§ Exercise: If a line in the entries includes "space", show that line.

=== Recorded data ===

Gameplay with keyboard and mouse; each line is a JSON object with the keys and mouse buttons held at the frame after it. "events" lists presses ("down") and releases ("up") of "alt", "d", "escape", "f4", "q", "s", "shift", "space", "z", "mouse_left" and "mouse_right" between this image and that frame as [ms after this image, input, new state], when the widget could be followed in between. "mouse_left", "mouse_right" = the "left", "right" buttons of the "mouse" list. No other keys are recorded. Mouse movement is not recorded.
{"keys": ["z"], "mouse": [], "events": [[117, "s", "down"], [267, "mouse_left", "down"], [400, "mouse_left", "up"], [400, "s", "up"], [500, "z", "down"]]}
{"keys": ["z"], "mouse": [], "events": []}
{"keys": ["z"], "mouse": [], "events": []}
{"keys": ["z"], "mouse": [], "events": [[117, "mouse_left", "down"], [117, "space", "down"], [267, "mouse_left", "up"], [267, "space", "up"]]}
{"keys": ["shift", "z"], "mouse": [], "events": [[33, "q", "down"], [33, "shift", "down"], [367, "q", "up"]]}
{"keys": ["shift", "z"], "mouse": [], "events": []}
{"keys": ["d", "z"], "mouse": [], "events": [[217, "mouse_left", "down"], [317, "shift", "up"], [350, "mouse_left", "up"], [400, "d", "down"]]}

===

§ Result:
Gameplay with keyboard and mouse; each line is a JSON object with the keys and mouse buttons held at the frame after it. "events" lists presses ("down") and releases ("up") of "alt", "d", "escape", "f4", "q", "s", "shift", "space", "z", "mouse_left" and "mouse_right" between this image and that frame as [ms after this image, input, new state], when the widget could be followed in between. "mouse_left", "mouse_right" = the "left", "right" buttons of the "mouse" list. No other keys are recorded. Mouse movement is not recorded.
{"keys": ["z"], "mouse": [], "events": [[117, "mouse_left", "down"], [117, "space", "down"], [267, "mouse_left", "up"], [267, "space", "up"]]}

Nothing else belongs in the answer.